§ ACTION ITEM
This task calls for the lines below starting at the one containing "那絕對不能錯過2019年最後一班【醫療糾紛攻守道】。" and ending at the one containing "os a seguir", repeated exactly with both ends kept and pictures left out.

########

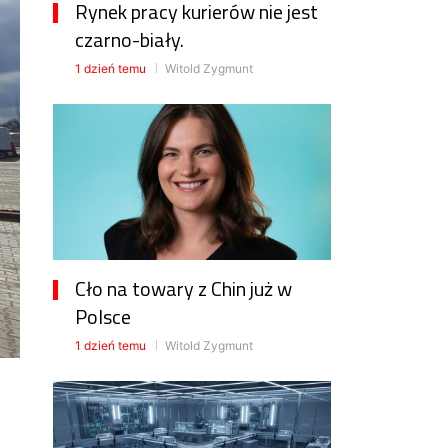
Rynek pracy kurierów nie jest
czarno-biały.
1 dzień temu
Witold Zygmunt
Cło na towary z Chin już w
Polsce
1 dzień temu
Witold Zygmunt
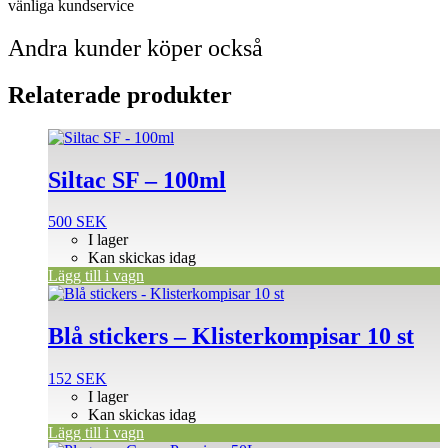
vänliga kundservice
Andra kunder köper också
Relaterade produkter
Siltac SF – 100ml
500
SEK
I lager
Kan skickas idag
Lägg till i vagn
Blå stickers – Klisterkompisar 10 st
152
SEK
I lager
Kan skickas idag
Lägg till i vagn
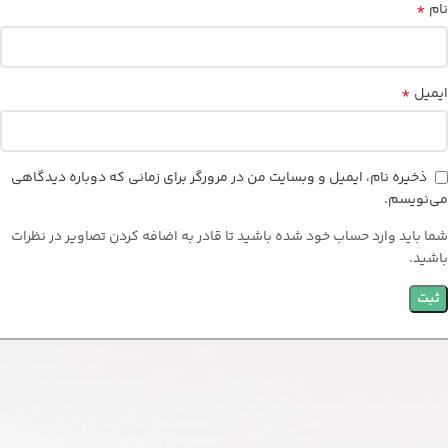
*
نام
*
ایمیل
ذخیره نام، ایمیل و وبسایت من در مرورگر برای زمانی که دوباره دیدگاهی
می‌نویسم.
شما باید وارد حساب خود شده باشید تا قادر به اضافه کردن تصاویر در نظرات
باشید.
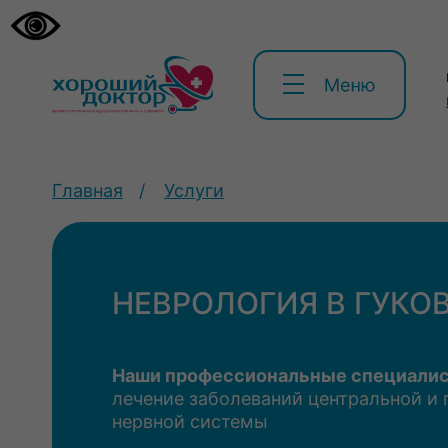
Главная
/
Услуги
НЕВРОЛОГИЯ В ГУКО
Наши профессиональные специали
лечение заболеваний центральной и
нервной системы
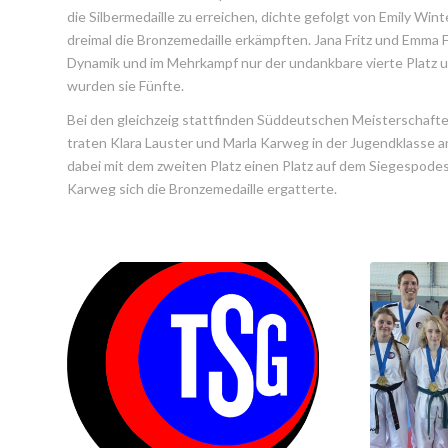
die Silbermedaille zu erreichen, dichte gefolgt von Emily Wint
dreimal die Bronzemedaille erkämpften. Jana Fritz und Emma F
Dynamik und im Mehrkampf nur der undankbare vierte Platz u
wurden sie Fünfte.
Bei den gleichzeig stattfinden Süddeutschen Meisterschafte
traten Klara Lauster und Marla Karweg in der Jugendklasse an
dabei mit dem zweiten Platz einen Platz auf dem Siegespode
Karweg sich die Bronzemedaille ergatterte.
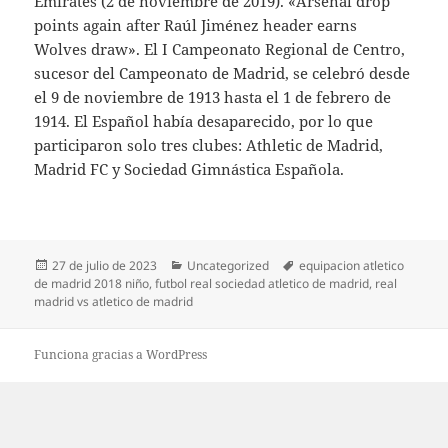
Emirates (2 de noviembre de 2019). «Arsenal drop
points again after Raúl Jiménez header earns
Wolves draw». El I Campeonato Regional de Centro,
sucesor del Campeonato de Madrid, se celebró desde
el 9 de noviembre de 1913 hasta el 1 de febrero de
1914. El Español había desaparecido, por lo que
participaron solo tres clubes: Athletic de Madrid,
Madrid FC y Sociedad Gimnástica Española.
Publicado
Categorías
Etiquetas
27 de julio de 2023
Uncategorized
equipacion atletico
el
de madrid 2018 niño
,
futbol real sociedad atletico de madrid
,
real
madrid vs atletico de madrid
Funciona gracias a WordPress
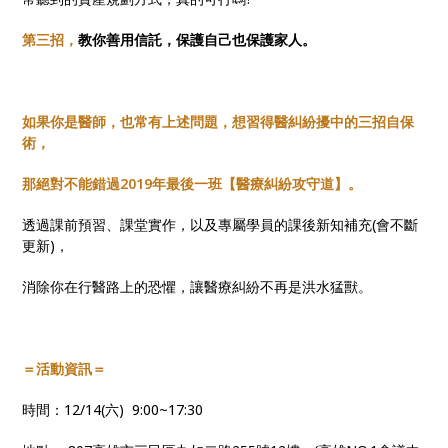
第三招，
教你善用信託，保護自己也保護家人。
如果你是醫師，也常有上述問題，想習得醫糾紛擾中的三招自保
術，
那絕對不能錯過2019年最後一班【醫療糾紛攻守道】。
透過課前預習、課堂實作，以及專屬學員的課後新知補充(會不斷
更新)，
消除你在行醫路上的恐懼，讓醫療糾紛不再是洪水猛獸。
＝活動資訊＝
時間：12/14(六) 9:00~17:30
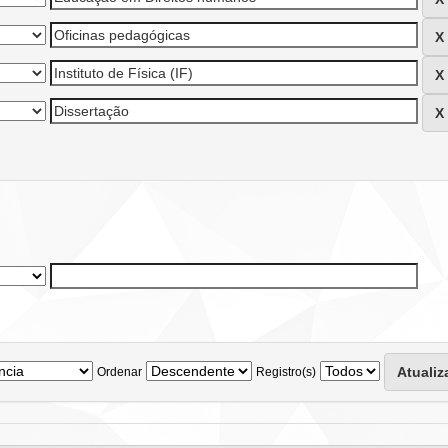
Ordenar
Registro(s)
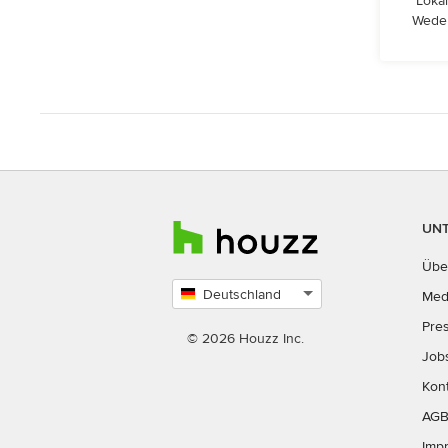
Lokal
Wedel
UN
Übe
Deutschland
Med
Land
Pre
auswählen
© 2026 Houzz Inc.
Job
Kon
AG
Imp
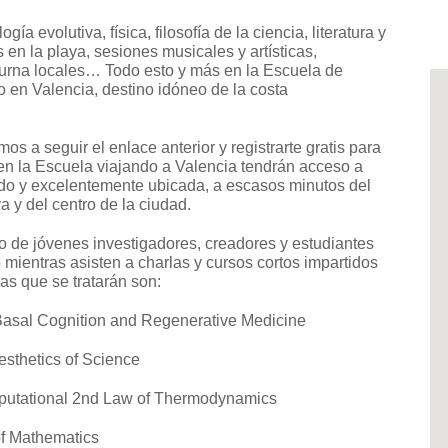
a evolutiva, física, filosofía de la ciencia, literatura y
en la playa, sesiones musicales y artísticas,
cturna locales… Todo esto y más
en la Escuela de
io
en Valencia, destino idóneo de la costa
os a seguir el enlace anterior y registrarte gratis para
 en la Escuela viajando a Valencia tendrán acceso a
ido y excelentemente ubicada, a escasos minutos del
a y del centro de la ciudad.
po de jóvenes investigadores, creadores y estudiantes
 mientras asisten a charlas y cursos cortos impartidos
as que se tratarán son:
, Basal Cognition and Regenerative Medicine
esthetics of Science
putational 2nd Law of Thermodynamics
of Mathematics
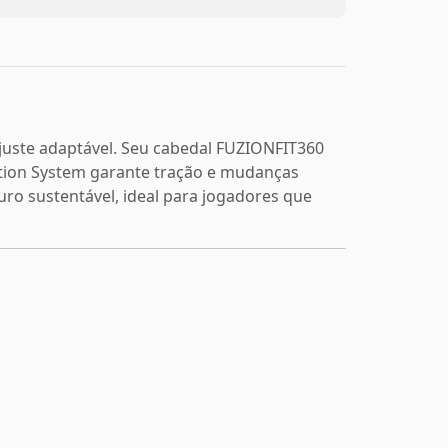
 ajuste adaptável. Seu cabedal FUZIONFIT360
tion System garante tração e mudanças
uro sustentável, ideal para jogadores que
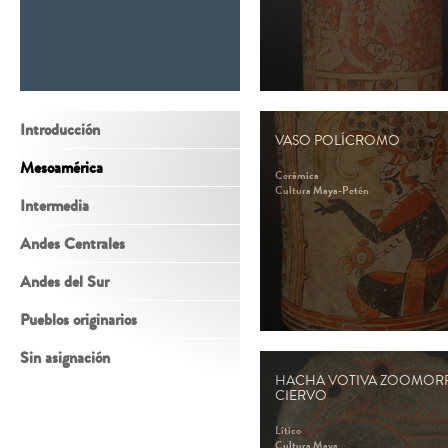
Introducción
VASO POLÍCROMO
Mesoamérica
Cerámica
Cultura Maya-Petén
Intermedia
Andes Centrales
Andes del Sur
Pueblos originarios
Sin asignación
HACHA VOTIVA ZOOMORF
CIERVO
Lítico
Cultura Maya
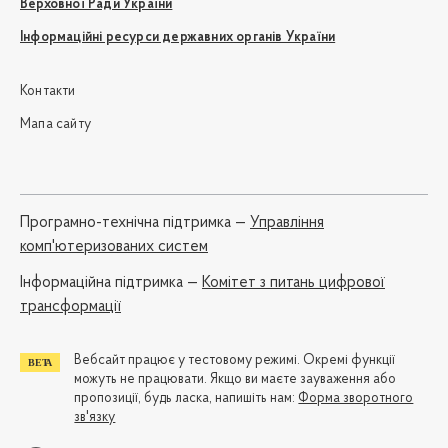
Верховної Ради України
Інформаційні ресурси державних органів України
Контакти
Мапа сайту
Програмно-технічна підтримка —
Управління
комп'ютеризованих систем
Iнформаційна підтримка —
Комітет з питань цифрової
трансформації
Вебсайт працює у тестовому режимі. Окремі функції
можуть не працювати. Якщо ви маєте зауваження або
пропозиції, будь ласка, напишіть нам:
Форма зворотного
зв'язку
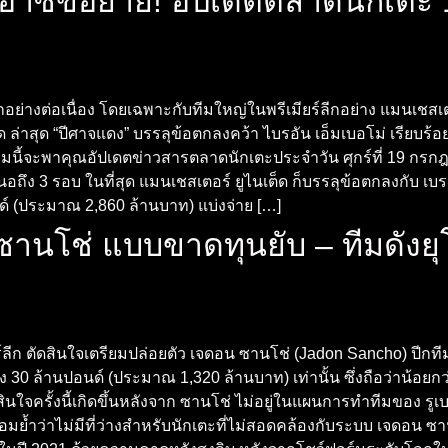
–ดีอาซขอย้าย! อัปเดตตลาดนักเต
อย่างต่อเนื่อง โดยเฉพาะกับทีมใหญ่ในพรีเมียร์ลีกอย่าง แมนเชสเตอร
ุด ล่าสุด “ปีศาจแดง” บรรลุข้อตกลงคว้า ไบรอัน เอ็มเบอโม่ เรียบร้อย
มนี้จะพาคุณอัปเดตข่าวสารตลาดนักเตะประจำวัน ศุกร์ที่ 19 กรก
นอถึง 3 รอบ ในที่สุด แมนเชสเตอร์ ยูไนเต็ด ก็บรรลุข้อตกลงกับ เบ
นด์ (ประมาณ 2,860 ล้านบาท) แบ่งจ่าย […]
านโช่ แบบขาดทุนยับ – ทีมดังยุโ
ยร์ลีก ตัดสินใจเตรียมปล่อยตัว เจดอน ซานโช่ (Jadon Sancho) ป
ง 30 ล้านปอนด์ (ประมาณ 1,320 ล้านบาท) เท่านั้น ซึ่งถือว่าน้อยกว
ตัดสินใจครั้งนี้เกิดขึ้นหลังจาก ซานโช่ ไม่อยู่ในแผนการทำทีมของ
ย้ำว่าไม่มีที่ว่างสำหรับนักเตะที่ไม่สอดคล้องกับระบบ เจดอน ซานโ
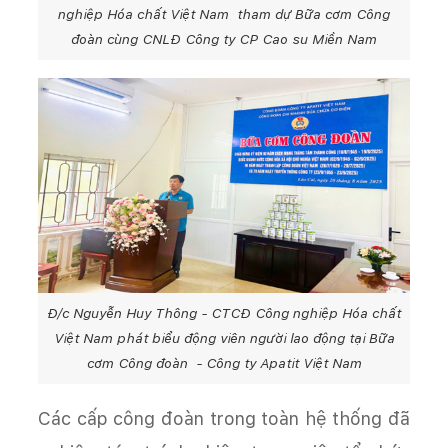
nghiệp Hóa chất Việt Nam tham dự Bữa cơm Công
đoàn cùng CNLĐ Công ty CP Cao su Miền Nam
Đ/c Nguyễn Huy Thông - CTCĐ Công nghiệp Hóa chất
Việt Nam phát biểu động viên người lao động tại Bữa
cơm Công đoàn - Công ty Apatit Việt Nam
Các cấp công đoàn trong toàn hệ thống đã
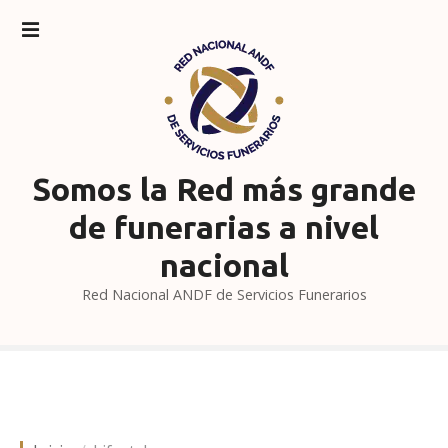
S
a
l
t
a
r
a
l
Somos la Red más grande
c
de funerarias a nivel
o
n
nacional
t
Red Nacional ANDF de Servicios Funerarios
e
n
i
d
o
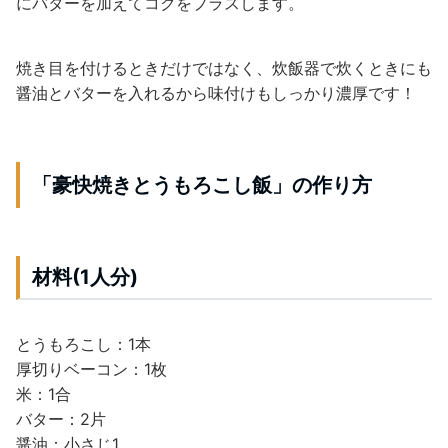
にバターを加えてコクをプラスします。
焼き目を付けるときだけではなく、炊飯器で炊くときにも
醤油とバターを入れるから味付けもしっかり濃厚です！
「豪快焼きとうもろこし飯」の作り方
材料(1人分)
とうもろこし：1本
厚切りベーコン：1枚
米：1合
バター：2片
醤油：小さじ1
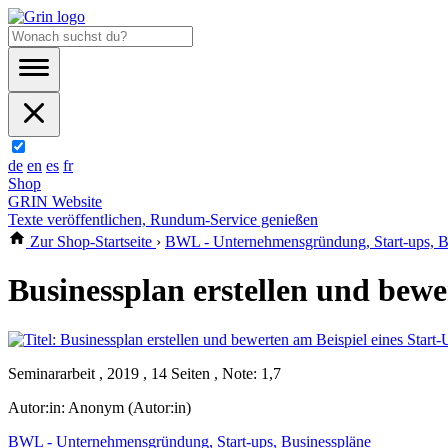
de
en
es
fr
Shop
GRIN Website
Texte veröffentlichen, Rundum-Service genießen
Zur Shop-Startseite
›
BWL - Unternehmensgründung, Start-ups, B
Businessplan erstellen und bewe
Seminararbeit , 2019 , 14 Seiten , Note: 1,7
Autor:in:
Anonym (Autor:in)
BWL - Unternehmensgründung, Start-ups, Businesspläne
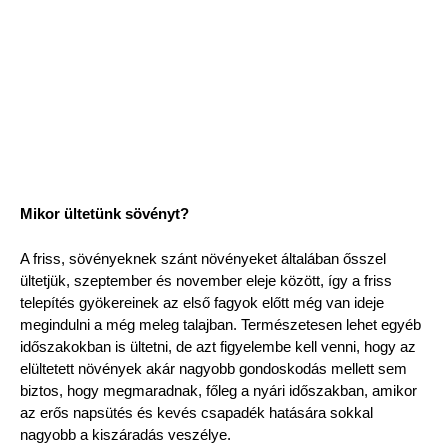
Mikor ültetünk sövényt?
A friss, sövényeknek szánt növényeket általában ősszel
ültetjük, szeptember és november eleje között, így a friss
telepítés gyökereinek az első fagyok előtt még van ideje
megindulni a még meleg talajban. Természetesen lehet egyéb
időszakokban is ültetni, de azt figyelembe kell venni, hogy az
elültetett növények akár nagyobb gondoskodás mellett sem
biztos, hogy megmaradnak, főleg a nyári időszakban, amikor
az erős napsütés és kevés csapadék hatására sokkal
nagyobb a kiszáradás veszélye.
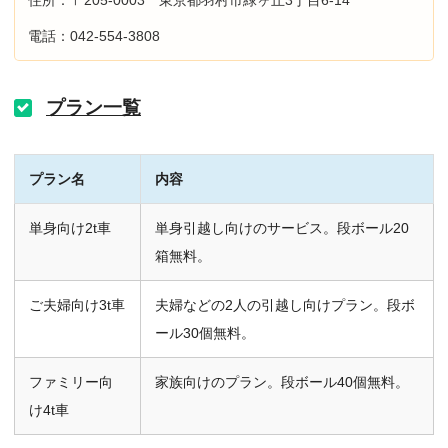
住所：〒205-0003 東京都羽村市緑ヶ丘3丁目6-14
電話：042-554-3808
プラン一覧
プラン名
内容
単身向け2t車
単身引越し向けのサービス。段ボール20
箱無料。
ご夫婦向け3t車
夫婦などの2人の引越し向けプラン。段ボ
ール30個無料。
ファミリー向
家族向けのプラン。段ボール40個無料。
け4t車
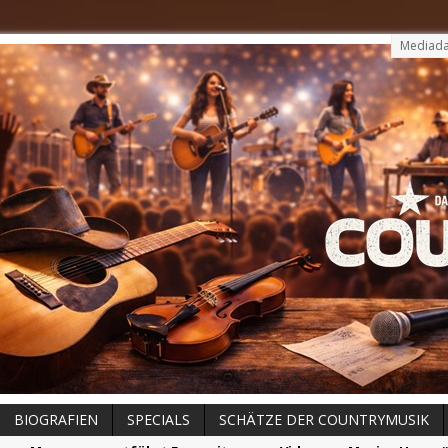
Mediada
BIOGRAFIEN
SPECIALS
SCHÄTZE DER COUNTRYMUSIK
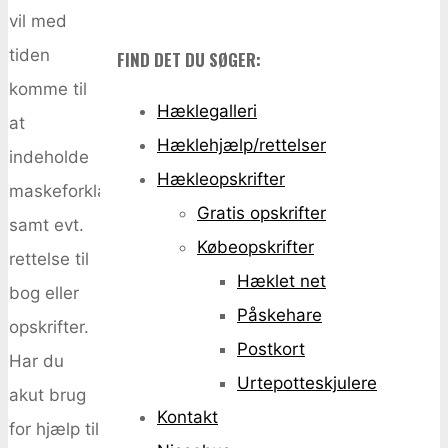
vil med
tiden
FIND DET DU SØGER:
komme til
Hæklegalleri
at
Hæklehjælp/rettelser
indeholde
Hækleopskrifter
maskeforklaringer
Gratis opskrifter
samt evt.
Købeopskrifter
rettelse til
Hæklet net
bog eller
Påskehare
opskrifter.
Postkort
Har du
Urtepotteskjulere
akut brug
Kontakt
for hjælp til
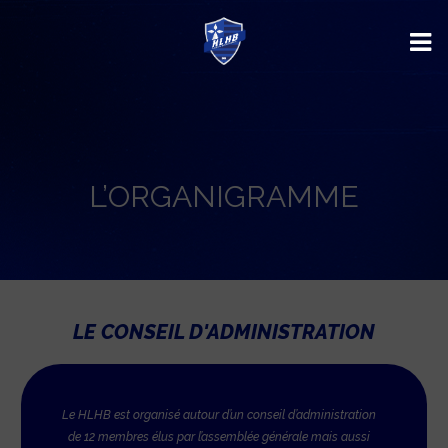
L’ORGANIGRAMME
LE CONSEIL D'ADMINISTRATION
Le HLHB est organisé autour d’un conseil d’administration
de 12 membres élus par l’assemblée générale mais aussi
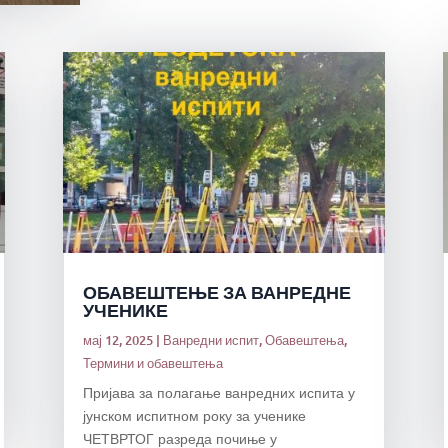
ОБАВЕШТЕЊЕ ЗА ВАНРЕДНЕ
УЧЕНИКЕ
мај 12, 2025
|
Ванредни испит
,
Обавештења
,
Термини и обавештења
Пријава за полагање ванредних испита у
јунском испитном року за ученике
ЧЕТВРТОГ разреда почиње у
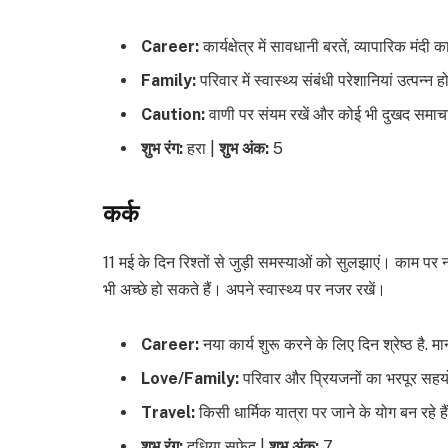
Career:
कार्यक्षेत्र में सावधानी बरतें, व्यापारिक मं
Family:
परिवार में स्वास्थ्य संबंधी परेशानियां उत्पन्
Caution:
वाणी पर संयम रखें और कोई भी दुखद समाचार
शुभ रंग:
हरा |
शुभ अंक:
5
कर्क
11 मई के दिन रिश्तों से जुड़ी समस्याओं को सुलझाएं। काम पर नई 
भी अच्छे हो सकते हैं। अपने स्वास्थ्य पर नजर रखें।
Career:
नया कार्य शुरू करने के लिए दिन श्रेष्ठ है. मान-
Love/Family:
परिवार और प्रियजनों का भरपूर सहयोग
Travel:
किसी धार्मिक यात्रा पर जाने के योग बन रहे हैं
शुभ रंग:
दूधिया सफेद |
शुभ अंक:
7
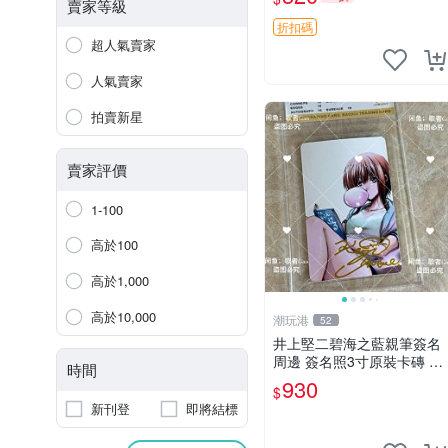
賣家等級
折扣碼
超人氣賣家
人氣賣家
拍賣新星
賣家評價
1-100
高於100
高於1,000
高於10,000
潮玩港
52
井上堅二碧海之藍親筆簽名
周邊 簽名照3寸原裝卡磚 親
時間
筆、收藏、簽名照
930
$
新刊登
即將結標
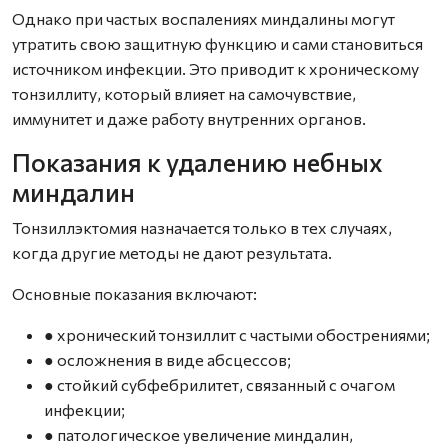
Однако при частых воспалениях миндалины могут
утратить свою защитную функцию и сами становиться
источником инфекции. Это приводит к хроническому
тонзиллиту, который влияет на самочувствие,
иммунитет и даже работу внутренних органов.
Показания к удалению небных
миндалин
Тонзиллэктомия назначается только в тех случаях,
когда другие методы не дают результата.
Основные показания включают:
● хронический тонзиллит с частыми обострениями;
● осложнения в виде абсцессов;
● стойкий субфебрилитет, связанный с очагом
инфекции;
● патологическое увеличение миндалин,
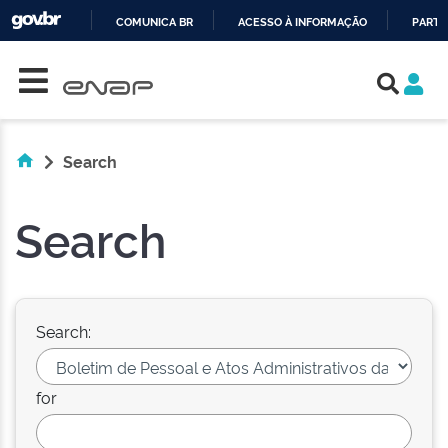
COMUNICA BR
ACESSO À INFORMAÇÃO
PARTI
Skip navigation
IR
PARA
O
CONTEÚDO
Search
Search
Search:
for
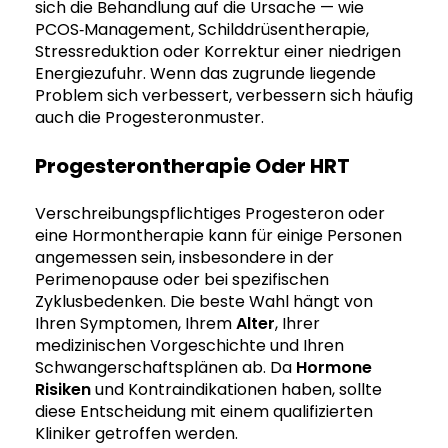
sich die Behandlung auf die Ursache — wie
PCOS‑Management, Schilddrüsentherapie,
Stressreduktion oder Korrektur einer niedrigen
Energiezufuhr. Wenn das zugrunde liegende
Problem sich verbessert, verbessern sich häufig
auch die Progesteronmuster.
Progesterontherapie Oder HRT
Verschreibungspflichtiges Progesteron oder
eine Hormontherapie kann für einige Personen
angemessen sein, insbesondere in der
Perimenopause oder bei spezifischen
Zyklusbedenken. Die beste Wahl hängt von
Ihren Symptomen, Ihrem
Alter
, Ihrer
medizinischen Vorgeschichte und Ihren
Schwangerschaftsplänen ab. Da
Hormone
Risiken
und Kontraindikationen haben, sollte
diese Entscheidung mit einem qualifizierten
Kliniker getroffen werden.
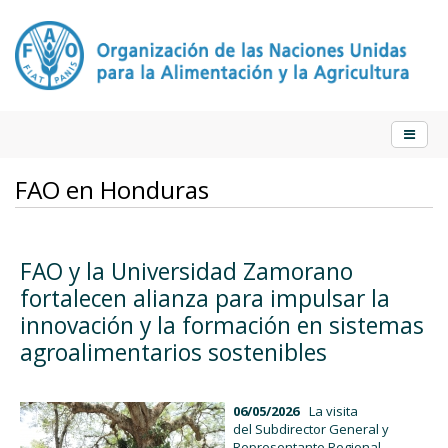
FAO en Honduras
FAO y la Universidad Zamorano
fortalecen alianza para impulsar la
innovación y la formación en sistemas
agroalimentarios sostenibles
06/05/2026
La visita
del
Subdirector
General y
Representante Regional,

########

§ EXERCISE SOLUTION
那絕對不能錯過2019年最後一班【醫療糾紛攻守道】。
透過課前預習、課堂實作，以及專屬學員的課後新知補充(會不斷
更新)，
消除你在行醫路上的恐懼，讓醫療糾紛不再是洪水猛獸。
＝活動資訊＝
時間：12/14(六) 9:00~17:30
Ordenar
Registro(s)
Lokal
Wedel
UN
Übe
Deutschland
Med
Land
Pre
auswählen
© 2026 Houzz Inc.
Job
Kon
AG
Imp
a evolutiva, física, filosofía de la ciencia, literatura y
en la playa, sesiones musicales y artísticas,
cturna locales… Todo esto y más
en la Escuela de
io
en Valencia, destino idóneo de la costa
os a seguir el enlace anterior y registrarte gratis para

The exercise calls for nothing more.